Stored data:
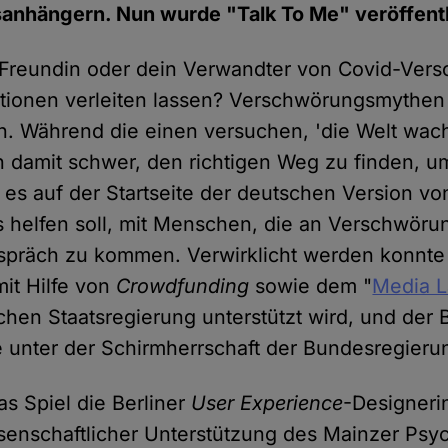
nhängern. Nun wurde "Talk To Me" veröffentl
e Freundin oder dein Verwandter von Covid-Ve
ationen verleiten lassen? Verschwörungsmythe
en. Während die einen versuchen, 'die Welt wach
n damit schwer, den richtigen Weg zu finden, u
 es auf der Startseite der deutschen Version vo
s helfen soll, mit Menschen, die an Verschwör
spräch zu kommen. Verwirklicht werden konnte 
it Hilfe von
Crowdfunding
sowie dem "
Media L
chen Staatsregierung unterstützt wird, und der 
ie unter der Schirmherrschaft der Bundesregierun
as Spiel die Berliner
User Experience
-Designerin
senschaftlicher Unterstützung des Mainzer Ps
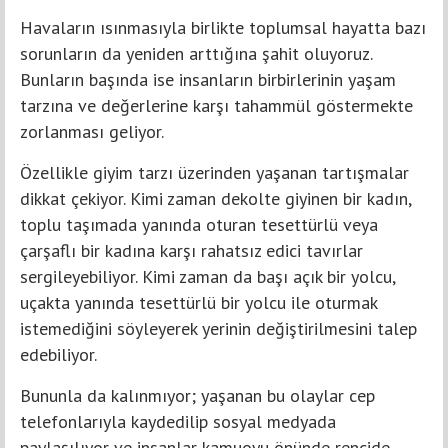
Havaların ısınmasıyla birlikte toplumsal hayatta bazı
sorunların da yeniden arttığına şahit oluyoruz.
Bunların başında ise insanların birbirlerinin yaşam
tarzına ve değerlerine karşı tahammül göstermekte
zorlanması geliyor.
Özellikle giyim tarzı üzerinden yaşanan tartışmalar
dikkat çekiyor. Kimi zaman dekolte giyinen bir kadın,
toplu taşımada yanında oturan tesettürlü veya
çarşaflı bir kadına karşı rahatsız edici tavırlar
sergileyebiliyor. Kimi zaman da başı açık bir yolcu,
uçakta yanında tesettürlü bir yolcu ile oturmak
istemediğini söyleyerek yerinin değiştirilmesini talep
edebiliyor.
Bununla da kalınmıyor; yaşanan bu olaylar cep
telefonlarıyla kaydedilip sosyal medyada
paylaşılıyor ve insanlar kamuoyu önünde rencide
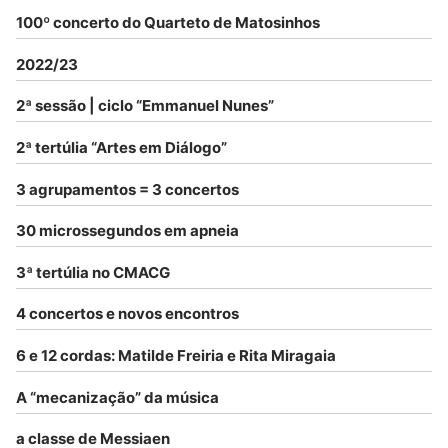
100º concerto do Quarteto de Matosinhos
2022/23
2ª sessão | ciclo “Emmanuel Nunes”
2ª tertúlia “Artes em Diálogo”
3 agrupamentos = 3 concertos
30 microssegundos em apneia
3ª tertúlia no CMACG
4 concertos e novos encontros
6 e 12 cordas: Matilde Freiria e Rita Miragaia
A “mecanização” da música
a classe de Messiaen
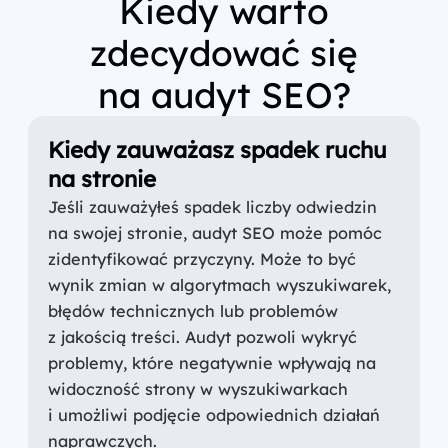
Kiedy warto
zdecydować się
na audyt SEO?
Kiedy zauważasz spadek ruchu
na stronie
Jeśli zauważyłeś spadek liczby odwiedzin
na swojej stronie, audyt SEO może pomóc
zidentyfikować przyczyny. Może to być
wynik zmian w algorytmach wyszukiwarek,
błędów technicznych lub problemów
z jakością treści. Audyt pozwoli wykryć
problemy, które negatywnie wpływają na
widoczność strony w wyszukiwarkach
i umożliwi podjęcie odpowiednich działań
naprawczych.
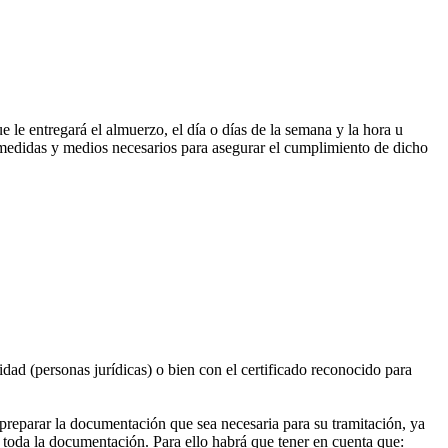
e le entregará el almuerzo, el día o días de la semana y la hora u
s medidas y medios necesarios para asegurar el cumplimiento de dicho
idad (personas jurídicas) o bien con el certificado reconocido para
reparar la documentación que sea necesaria para su tramitación, ya
ir toda la documentación. Para ello habrá que tener en cuenta que:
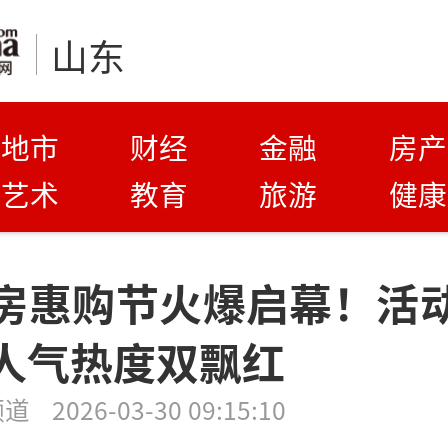
山东
地市
财经
金融
房产
艺术
教育
旅游
健康
房惠购节火爆启幕！活
人气热度双飘红
频道
2026-03-30 09:15:10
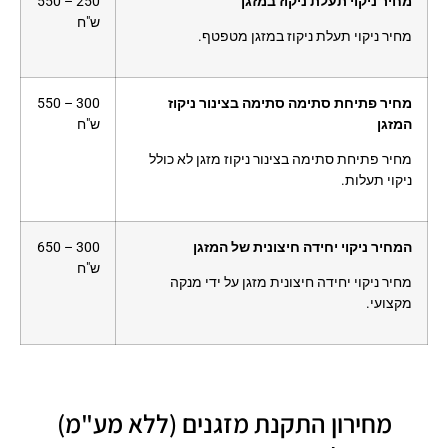
מחיר ניקוי תעלת ניקוז במזגן
250 – 550
ש"ח
מחיר ניקוי תעלת ניקוז במזגן מטפטף.
מחיר פתיחת סתימה סתימה בצינור ניקוז
300 – 550
המזגן
ש"ח
מחיר פתיחת סתימה בצינור ניקוז מזגן לא כולל
ניקוי תעלות.
המחיר ניקוי יחידה חיצונית של המזגן
300 – 650
ש"ח
מחיר ניקוי יחידה חיצונית מזגן על ידי מנקה
מקצועי.
מחירון התקנת מזגנים (ללא מע"מ)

■ **Exercise directions**
Rewrite the listing above, substituting "audyt strony" for every occurrence of "audyt SEO" and leaving all other text unchanged. Omit the pictures from your answer.

■ **Written solution**
nhängern. Nun wurde "Talk To Me" veröffentl
e Freundin oder dein Verwandter von Covid-Ve
ationen verleiten lassen? Verschwörungsmythe
en. Während die einen versuchen, 'die Welt wach
n damit schwer, den richtigen Weg zu finden, u
 es auf der Startseite der deutschen Version vo
s helfen soll, mit Menschen, die an Verschwör
spräch zu kommen. Verwirklicht werden konnte 
it Hilfe von
Crowdfunding
sowie dem "
Media L
chen Staatsregierung unterstützt wird, und der 
ie unter der Schirmherrschaft der Bundesregierun
as Spiel die Berliner
User Experience
-Designerin
senschaftlicher Unterstützung des Mainzer Ps
Havaların ısınmasıyla birlikte toplumsal hayatta bazı
sorunların da yeniden arttığına şahit oluyoruz.
Bunların başında ise insanların birbirlerinin yaşam
tarzına ve değerlerine karşı tahammül göstermekte
zorlanması geliyor.
Özellikle giyim tarzı üzerinden yaşanan tartışmalar
dikkat çekiyor. Kimi zaman dekolte giyinen bir kadın,
toplu taşımada yanında oturan tesettürlü veya
çarşaflı bir kadına karşı rahatsız edici tavırlar
sergileyebiliyor. Kimi zaman da başı açık bir yolcu,
uçakta yanında tesettürlü bir yolcu ile oturmak
istemediğini söyleyerek yerinin değiştirilmesini talep
edebiliyor.
Bununla da kalınmıyor; yaşanan bu olaylar cep
telefonlarıyla kaydedilip sosyal medyada
paylaşılıyor ve insanlar kamuoyu önünde rencide
100º concerto do Quarteto de Matosinhos
2022/23
2ª sessão | ciclo “Emmanuel Nunes”
2ª tertúlia “Artes em Diálogo”
3 agrupamentos = 3 concertos
30 microssegundos em apneia
3ª tertúlia no CMACG
4 concertos e novos encontros
6 e 12 cordas: Matilde Freiria e Rita Miragaia
A “mecanização” da música
a classe de Messiaen
Kiedy warto
zdecydować się
na audyt strony?
Kiedy zauważasz spadek ruchu
na stronie
Jeśli zauważyłeś spadek liczby odwiedzin
na swojej stronie, audyt strony może pomóc
zidentyfikować przyczyny. Może to być
wynik zmian w algorytmach wyszukiwarek,
błędów technicznych lub problemów
z jakością treści. Audyt pozwoli wykryć
problemy, które negatywnie wpływają na
widoczność strony w wyszukiwarkach
i umożliwi podjęcie odpowiednich działań
naprawczych.
e le entregará el almuerzo, el día o días de la semana y la hora u
s medidas y medios necesarios para asegurar el cumplimiento de dicho
idad (personas jurídicas) o bien con el certificado reconocido para
reparar la documentación que sea necesaria para su tramitación, ya
ir toda la documentación. Para ello habrá que tener en cuenta que:
山东
地市
财经
金融
房产
艺术
教育
旅游
健康
房惠购节火爆启幕！活
人气热度双飘红
频道
2026-03-30 09:15:10
מחיר ניקוי תעלת ניקוז במזגן
250 – 550
ש"ח
מחיר ניקוי תעלת ניקוז במזגן מטפטף.
מחיר פתיחת סתימה סתימה בצינור ניקוז
300 – 550
המזגן
ש"ח
מחיר פתיחת סתימה בצינור ניקוז מזגן לא כולל
ניקוי תעלות.
המחיר ניקוי יחידה חיצונית של המזגן
300 – 650
ש"ח
מחיר ניקוי יחידה חיצונית מזגן על ידי מנקה
מקצועי.
מחירון התקנת מזגנים (ללא מע"מ)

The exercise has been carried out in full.